1823—When Mexico won its independence from Spain, in the summer of 1821, Agustín de Iturbide becomes the first president of the new nation. With Moses Austin dead (June 10, 1821), the Iturbide government reaffirmed the original Spanish contract with Stephen F. Austin, including the importation of slaves with the settlement of Anglo colonists. However, with the passage of the “Imperial Colonization” act children born into slavery in Texas must be granted their freedom at the age of fourteen.
1824—The infant nation of Mexico established a new constitution as a federal republic. However, the Constitution was silent on slavery, throwing the question unto the individual states to address. That notwithstanding, the Law of July 13 prohibited the admission of slaves. Unfortunately, the vagaries of the language left the law open to wide interpretation. Many viewed the law as a measure to prevent the slave trade; only barring the importation of slaves for resale. Texas colonists, as well as planters and cattlemen in southern Mexico, therefore, continued to bring slaves into Texas for personal use. The federal government made no effort to curtail this practice or in anyway interfere with additional slaves coming into the country.
1825—The federal congress of Mexico passed the “Colonization Acts of 1825.” Like the Constitution, it didn’t address the issue of slavery. Once again, if they chose to, state legislatures would have to deal with the issue.
1827—The confusion regarding the federal stance of slavery prompted the legislature of Coahuila y Tejas to act. They passed a new state constitution. Though it allowed the importation of slaves into the state for six months after its ratification, Article 13 prohibited additional admission of slaves starting in September of that year, and required those born into slavery to be granted their immediate freedom.
1828—The Coahuila y Tejas legislature passed a law in May which made indentured servants, who had signed contracts in foreign countries, valid in Texas. The law was used by slaveholders to bring in addition slaves under the indentured servants law and keeping them in bondage for life, much like the long existing Mexican practice of peonage.
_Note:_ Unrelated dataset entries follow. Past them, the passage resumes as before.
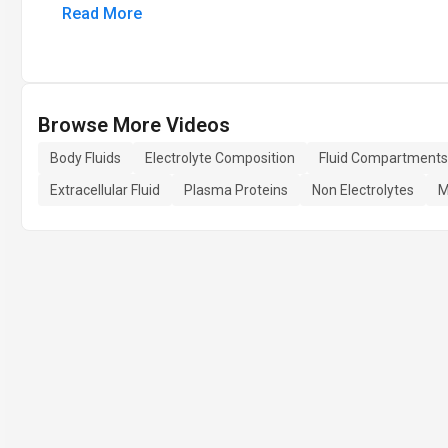
Read More
Browse More Videos
Body Fluids
Electrolyte Composition
Fluid Compartments
Extracellular Fluid
Plasma Proteins
Non Electrolytes
M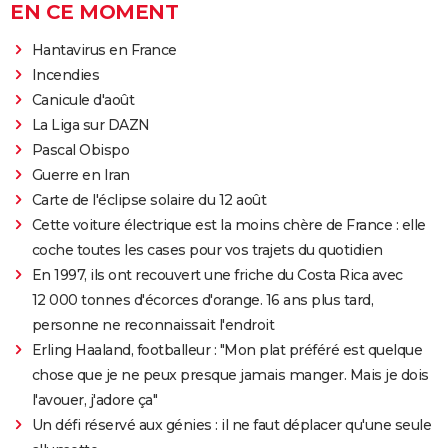
EN CE MOMENT
Hantavirus en France
Incendies
Canicule d'août
La Liga sur DAZN
Pascal Obispo
Guerre en Iran
Carte de l'éclipse solaire du 12 août
Cette voiture électrique est la moins chère de France : elle
coche toutes les cases pour vos trajets du quotidien
En 1997, ils ont recouvert une friche du Costa Rica avec
12 000 tonnes d'écorces d'orange. 16 ans plus tard,
personne ne reconnaissait l'endroit
Erling Haaland, footballeur : "Mon plat préféré est quelque
chose que je ne peux presque jamais manger. Mais je dois
l'avouer, j'adore ça"
Un défi réservé aux génies : il ne faut déplacer qu'une seule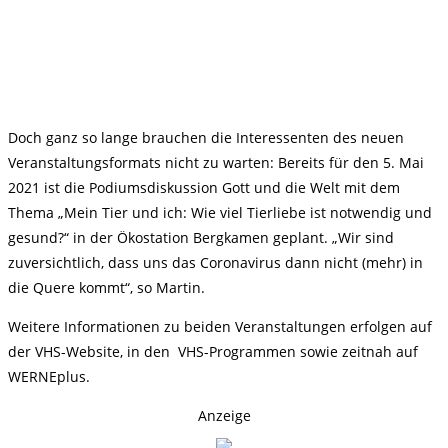
Doch ganz so lange brauchen die Interessenten des neuen
Veranstaltungsformats nicht zu warten: Bereits für den 5. Mai
2021 ist die Podiumsdiskussion Gott und die Welt mit dem
Thema „Mein Tier und ich: Wie viel Tierliebe ist notwendig und
gesund?“ in der Ökostation Bergkamen geplant. „Wir sind
zuversichtlich, dass uns das Coronavirus dann nicht (mehr) in
die Quere kommt“, so Martin.
Weitere Informationen zu beiden Veranstaltungen erfolgen auf
der VHS-Website, in den VHS-Programmen sowie zeitnah auf
WERNEplus.
Anzeige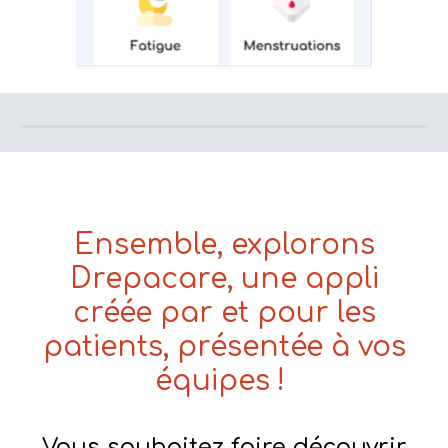
Ensemble, explorons
Drepacare, une appli
créée par et pour les
patients, présentée à vos
équipes !
Vous souhaitez faire découvrir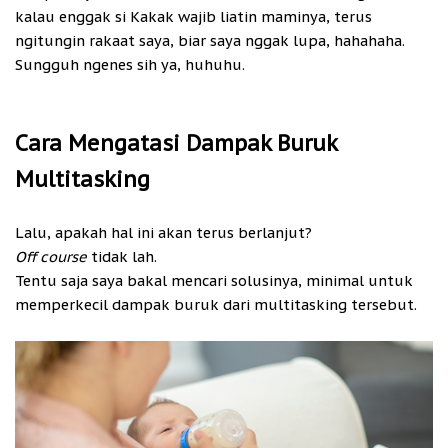
kalau enggak si Kakak wajib liatin maminya, terus
ngitungin rakaat saya, biar saya nggak lupa, hahahaha.
Sungguh ngenes sih ya, huhuhu.
Cara Mengatasi Dampak Buruk
Multitasking
Lalu, apakah hal ini akan terus berlanjut?
Off course
tidak lah.
Tentu saja saya bakal mencari solusinya, minimal untuk
memperkecil dampak buruk dari multitasking tersebut.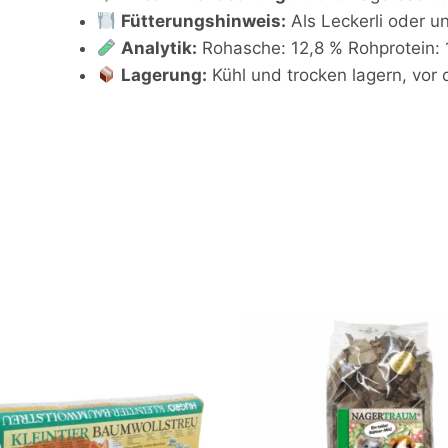
Fütterungshinweis:
Als Leckerli oder u
Analytik:
Rohasche: 12,8 % Rohprotein: 1
Lagerung:
Kühl und trocken lagern, vor 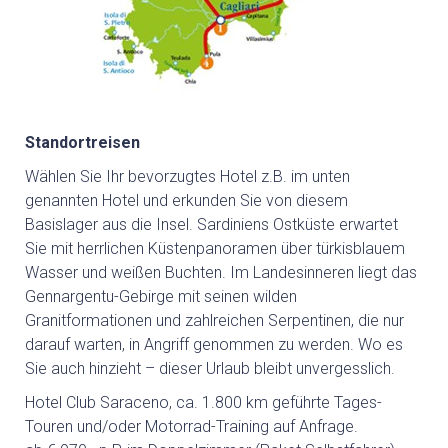
Standortreisen
Wählen Sie Ihr bevorzugtes Hotel z.B. im unten
genannten Hotel und erkunden Sie von diesem
Basislager aus die Insel. Sardiniens Ostküste erwartet
Sie mit herrlichen Küstenpanoramen über türkisblauem
Wasser und weißen Buchten. Im Landesinneren liegt das
Gennargentu-Gebirge mit seinen wilden
Granitformationen und zahlreichen Serpentinen, die nur
darauf warten, in Angriff genommen zu werden. Wo es
Sie auch hinzieht – dieser Urlaub bleibt unvergesslich.
Hotel Club Saraceno, ca. 1.800 km geführte Tages-
Touren und/oder Motorrad-Training auf Anfrage.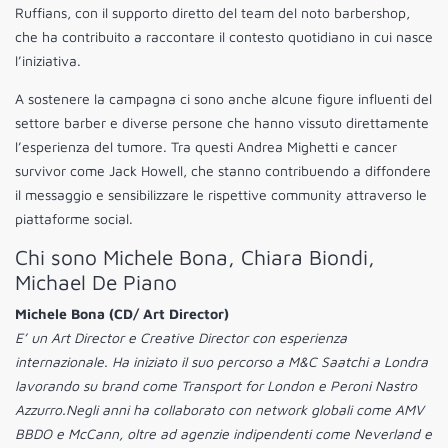
Ruffians, con il supporto diretto del team del noto barbershop,
che ha contribuito a raccontare il contesto quotidiano in cui nasce
l’iniziativa.
A sostenere la campagna ci sono anche alcune figure influenti del
settore barber e diverse persone che hanno vissuto direttamente
l’esperienza del tumore. Tra questi Andrea Mighetti e cancer
survivor come Jack Howell, che stanno contribuendo a diffondere
il messaggio e sensibilizzare le rispettive community attraverso le
piattaforme social.
Chi sono Michele Bona, Chiara Biondi,
Michael De Piano
Michele Bona (CD/ Art Director)
E’ un Art Director e Creative Director con esperienza
internazionale. Ha iniziato il suo percorso a M&C Saatchi a Londra
lavorando su brand come Transport for London e Peroni Nastro
Azzurro.Negli anni ha collaborato con network globali come AMV
BBDO e McCann, oltre ad agenzie indipendenti come Neverland e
1829—The Mexican government failed to pass a law banning slavery throughout the nation. In an effort to prevent Spain from reacquiring the country, the Mexican congress granted President Vicente Ramón Guerrero Saldaña extraordinary executive powers. Jose Maria Tornel, president of the Chamber of Deputies (akin to the American Speaker of the House), persuaded Guerrero to exercise his executive authority to ban slavery outright, which he did on September 15. Later, however, even though the ban was never enforced, Jose Maria Viesca, governor of Coahuila y Tejas, convinced Guerrero to exempt Texas, which he did on December 2.
1830—On April 6 the Mexican congress did pass a law outlawing the introduction of new salves into Texas.
1831—The Nation Congress annulled the Guerrero decree banning slavery, making slavery once again legal in Mexico. It would remain so until 1837, when Congress passed an emancipation bill (nearly a year after Texas had won its independence).
1832—The legislature of Coahuila y Tejas limited contracts of indenture to ten years. However, since those who were indentured accumulated food, clothing, housing, and medical debts few, if any, were able to pay them at the end of their indentured period. Like Mexican peons, those in Texas continued in servitude generationally, making this system effectively hereditary slavery.
Slavery was (and is) an abhorrent and degrading evil, and an indelible stain on our nation and our state. But it simply was not the reason for rebellion against Mexican abuses in the mid-1830s. Part of the reason why slavery was not a consideration among those who led the rebellion, as stated earlier, was because from the perspective of Texans the Mexican government’s position on slavery was so slippery.